I’m an accountant and IT guy, so got the phone call tonight to ‘come fix the bloody iPad, your mother broke it’.  So I hop on my 1980 CX500 and ride over to mum’s about 9pm.  It’s been raining for about six years now it seems like, and I need night practice…

Having fixed the iPad, I got a free family history lesson. When mum was 12 (58 now) she used to help my Uncle Leo (the family’s notorious original badass biker) polish all the chrome on his 1960s Triumph, for hours, and he’d let her ride with him from the gate to the garage. This is the same mother who made me promise to never ride a motorcycle (’nuff said on that topic 🙂 ).

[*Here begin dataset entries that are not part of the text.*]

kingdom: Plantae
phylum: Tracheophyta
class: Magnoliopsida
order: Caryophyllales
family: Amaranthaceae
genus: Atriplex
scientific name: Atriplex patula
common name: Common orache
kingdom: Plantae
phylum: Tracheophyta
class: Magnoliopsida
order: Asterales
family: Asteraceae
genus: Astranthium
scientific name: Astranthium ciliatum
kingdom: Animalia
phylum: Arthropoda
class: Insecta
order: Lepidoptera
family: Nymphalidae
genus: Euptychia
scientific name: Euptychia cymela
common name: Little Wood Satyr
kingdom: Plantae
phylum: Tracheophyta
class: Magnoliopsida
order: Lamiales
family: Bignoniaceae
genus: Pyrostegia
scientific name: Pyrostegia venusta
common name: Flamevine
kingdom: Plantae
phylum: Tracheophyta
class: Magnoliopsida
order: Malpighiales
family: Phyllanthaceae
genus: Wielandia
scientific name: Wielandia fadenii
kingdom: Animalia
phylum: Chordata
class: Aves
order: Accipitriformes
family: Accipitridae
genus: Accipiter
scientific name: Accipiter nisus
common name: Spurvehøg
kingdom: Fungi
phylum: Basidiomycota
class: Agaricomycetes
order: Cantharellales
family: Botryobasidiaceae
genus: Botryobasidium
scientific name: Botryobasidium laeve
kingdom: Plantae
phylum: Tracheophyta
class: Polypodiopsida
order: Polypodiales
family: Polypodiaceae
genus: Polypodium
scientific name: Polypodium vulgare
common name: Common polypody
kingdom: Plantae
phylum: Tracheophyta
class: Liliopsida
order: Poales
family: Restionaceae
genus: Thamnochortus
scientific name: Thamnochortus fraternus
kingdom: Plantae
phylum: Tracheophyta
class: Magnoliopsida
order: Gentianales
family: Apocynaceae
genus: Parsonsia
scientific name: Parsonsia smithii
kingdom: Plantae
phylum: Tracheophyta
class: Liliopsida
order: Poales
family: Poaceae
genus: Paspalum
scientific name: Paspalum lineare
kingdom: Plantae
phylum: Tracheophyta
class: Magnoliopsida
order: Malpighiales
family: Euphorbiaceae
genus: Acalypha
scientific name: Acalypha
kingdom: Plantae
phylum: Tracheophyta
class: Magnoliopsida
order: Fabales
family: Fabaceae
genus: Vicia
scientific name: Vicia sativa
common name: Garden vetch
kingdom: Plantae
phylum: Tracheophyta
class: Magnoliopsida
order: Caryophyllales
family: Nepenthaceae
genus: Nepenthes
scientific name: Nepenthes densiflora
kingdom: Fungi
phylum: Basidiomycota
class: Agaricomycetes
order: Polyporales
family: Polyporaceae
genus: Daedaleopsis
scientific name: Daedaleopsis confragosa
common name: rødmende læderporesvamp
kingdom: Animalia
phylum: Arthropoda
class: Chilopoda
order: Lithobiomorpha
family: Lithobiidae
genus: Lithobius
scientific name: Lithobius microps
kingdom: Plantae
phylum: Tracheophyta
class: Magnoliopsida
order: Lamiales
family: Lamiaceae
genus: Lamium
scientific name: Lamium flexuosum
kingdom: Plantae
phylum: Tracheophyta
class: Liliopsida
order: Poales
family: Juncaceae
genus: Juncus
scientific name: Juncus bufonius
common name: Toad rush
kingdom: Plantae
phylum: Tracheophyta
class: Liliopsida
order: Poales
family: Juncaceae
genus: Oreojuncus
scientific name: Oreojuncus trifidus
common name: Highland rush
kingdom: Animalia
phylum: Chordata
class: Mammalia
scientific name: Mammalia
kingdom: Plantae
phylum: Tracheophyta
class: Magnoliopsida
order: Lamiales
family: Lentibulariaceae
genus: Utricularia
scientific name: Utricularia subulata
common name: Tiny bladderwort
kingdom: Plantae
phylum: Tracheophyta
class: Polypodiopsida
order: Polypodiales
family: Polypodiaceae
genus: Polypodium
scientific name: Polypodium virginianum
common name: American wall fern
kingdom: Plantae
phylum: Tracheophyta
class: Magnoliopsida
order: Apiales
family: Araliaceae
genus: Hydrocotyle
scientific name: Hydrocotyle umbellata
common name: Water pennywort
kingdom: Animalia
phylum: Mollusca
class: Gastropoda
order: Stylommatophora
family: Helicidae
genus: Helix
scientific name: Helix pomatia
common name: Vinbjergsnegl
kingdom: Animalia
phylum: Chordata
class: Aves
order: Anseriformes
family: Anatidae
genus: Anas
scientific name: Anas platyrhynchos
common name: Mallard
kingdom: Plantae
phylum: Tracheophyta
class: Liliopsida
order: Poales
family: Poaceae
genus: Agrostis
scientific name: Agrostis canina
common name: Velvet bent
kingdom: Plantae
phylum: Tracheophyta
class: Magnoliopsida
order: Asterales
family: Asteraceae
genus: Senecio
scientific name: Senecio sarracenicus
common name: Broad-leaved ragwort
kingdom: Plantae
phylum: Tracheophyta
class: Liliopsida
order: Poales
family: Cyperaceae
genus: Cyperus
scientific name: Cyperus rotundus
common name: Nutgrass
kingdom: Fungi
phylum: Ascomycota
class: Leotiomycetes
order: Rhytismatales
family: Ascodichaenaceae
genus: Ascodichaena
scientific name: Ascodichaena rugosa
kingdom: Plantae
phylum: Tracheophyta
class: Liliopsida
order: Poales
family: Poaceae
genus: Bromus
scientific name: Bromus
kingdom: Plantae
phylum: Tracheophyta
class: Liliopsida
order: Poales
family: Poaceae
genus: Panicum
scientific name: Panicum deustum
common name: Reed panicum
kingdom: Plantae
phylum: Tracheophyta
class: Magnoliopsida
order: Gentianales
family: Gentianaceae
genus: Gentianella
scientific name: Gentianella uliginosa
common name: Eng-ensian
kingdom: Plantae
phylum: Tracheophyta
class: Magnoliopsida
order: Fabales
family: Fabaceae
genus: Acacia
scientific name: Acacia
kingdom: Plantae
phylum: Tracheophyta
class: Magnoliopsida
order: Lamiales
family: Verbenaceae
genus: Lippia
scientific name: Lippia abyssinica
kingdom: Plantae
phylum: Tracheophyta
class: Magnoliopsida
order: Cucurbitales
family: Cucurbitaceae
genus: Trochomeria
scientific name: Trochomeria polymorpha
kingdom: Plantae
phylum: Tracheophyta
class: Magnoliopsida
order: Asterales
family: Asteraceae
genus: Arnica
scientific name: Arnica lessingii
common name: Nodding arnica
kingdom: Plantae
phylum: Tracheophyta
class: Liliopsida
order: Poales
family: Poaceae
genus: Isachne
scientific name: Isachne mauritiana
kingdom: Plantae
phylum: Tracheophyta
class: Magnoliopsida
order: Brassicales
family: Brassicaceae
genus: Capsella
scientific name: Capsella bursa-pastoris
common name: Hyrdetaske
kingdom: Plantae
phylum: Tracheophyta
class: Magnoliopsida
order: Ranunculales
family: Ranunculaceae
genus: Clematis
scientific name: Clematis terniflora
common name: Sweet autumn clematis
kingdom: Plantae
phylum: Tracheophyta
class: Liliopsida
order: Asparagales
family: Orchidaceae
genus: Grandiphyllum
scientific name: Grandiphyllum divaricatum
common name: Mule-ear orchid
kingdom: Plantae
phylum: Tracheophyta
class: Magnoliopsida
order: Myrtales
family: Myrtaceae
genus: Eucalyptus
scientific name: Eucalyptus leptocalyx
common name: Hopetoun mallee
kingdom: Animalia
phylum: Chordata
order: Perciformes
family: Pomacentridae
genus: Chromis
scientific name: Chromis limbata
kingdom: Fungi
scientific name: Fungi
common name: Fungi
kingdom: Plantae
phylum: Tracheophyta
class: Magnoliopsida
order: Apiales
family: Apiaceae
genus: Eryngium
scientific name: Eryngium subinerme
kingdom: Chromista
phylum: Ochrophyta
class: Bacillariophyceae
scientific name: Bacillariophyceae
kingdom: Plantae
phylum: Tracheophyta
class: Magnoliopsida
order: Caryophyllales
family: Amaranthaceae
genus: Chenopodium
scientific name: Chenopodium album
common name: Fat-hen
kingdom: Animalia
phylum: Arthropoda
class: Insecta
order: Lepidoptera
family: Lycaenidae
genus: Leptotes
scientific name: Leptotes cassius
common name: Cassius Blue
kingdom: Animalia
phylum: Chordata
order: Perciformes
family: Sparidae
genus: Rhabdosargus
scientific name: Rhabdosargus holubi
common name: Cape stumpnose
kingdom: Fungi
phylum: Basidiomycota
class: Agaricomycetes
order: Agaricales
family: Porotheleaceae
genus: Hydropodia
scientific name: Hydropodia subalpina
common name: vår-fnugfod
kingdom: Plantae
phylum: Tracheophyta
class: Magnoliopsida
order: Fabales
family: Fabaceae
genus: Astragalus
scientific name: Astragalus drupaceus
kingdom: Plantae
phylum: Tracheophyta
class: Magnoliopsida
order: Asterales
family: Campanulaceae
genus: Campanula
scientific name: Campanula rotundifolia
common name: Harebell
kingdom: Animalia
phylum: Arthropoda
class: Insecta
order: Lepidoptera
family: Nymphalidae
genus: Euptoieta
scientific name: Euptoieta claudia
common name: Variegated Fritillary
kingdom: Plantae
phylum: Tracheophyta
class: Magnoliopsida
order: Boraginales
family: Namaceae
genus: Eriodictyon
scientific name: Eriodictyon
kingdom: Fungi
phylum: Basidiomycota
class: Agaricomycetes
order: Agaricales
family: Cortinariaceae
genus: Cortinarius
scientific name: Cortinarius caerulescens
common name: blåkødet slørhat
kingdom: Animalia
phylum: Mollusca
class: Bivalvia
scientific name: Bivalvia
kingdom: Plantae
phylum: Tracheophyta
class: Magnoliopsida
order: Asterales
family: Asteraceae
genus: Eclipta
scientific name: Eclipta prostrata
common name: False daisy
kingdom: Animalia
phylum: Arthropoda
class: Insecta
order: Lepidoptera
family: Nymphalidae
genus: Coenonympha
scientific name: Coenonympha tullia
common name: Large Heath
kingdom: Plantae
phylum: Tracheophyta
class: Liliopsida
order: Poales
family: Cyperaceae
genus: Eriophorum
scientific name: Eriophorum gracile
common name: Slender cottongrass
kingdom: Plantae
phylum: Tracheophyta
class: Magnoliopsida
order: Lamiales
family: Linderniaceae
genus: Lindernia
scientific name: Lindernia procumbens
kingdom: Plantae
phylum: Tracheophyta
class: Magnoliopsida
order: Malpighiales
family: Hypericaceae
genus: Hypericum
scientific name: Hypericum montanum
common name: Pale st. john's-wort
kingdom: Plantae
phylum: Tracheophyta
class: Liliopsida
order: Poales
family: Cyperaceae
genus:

He’d also occasionally give her 2 bob for helping with that (a lot of money in 1962!) and he’d also help her with her Coke habit.

He’d bring around a litre of the stuff, she’d drink the coke and then get sixpence refund from the shop on the bottle.

Apparently Leo used to go tom-catting with Rod (on his BSA!!!) and Dougie (on Alley Oop – but mum didn’t know what sort of bike it was, we think another Triumph) with their bikie molls (Margaret, Lesley & Jeanie).  All of them my aunts and uncles (paired, in that order).

Leo died of a brain tumour in the mid-80s, and Uncle Doug passed away about 5 years ago.  Rodney’s still kicking, but I never knew he ever rode bikes.  Apparently everyone ribbed him that he couldn’t handle its power; one day he went through a corner, a driver came the other direction too wide – SMIDSY (sorry mate I didn’t see you!), and gone was the BSA.  And present is a scar on his cheek that that now explains.

It’s hard to think of my aunts in their 60s (approaching 70s I think) as bikie molls.  They would possibly dispute that description – but I think the evidence is in.

And I shudder to think what Uncle Leo’s shiny Triumph motorbike, or the BSA, would be worth today…

Apparently it’s genetic, a recessive gene in my case until a mid-life crisis brought that strand of DNA to life, but still – it’s genetic.  Thought I’d share.